◆ Text provided ◆
────────────────

A lot is made about how Assane lives by a code. That he honors his word and is loyal to those he cares about. Okay, so yes, all of that is important. But there is an aspect of Assane that made me want to scream. He is constantly showing up late (or not showing up at all) for his son. His ex-wife is always calling to remind him about things like his son’s birthday and then looking mildly annoyed but also patiently exasperated when he fucks things up again. WHAT. THE. FUCK. First…Ugh. I don’t even know what is first. First, can we start normalizing fathers having their shit together when it comes to their children? Can we stop expecting mothers to do all the emotional labor of remembering birthdays and getting presents and making time for children? And then being all wowed the one time a father shows up at the last minute with some wild plan? Do you know how much energy it takes to keep all of that shit straight in your head? A fucking lot. That’s how much. Seriously. And it’s not just birthdays and big things. It’s keeping track of when your smaller humans last bathed, if they’ve brushed their teeth, checking on their emotional well-being, keeping track of schedules. It’s constantly weighing and balancing their needs and your needs. It’s balancing short-term gains and long-term goals. And we need to stop having it be acceptable and normal that mothers then also have to do that work for fathers as well. Fathers are grown ass men who can learn the same skills as mothers. Second of all, Assane lost his father when he was young, so wouldn’t that light a fire under his ass to make sure he’s around for his kid? Third of all, I get that he’s very busy doing thievery and shit, but his ex-wife is also busy working and raising their child. And Assane has like three computer monitors and appears to have the ability to do all kinds of fancy computer-related stuff, plus he manages to schedule complicated schemes down to the second. But he can’t set a damn reminder to buy a present for his kid or pick him up on time? I call bullshit. It’s a choice, conscious or not, to be incompetent and let someone else take care of him. It’s not charming. I’d be entirely happy to never watch one more scene where a man plays a bumbling dad who means well, but always falls short. Or where the dad is the hero for just showing up and doing the bare minimum. Hey, writers, find another way to humanize men in general and Assane in particular!

────────────────

◆ Supplied data ◆
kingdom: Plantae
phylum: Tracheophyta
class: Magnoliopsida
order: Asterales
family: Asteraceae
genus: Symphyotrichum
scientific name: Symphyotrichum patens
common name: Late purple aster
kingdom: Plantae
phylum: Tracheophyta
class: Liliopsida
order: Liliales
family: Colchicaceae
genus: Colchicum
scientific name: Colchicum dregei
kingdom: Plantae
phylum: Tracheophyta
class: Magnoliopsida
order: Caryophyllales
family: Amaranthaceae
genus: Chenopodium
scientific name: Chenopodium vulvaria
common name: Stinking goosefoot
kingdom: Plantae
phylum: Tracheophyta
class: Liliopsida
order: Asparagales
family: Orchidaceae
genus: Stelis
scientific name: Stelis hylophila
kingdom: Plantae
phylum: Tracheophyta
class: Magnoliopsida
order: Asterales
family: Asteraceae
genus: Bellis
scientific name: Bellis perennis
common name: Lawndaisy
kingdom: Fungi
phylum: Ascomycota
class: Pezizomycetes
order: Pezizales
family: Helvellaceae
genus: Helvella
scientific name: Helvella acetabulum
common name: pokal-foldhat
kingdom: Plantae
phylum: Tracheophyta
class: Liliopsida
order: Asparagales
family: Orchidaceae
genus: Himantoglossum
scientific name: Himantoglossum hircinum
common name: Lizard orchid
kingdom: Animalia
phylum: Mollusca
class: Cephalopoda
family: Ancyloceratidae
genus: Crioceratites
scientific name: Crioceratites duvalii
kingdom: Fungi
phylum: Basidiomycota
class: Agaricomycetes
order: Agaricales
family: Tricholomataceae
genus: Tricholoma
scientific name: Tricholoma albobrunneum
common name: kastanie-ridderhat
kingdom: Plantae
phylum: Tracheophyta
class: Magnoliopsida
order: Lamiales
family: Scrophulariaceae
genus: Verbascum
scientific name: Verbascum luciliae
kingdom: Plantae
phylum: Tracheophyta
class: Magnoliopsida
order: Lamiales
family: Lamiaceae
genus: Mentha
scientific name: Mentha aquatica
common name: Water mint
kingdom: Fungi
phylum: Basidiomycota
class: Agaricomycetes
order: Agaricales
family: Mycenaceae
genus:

────────────────

◆ Required work ◆
Please state what the text about Assane says happened to his father.

◆ Result ◆
Assane lost his father when he was young.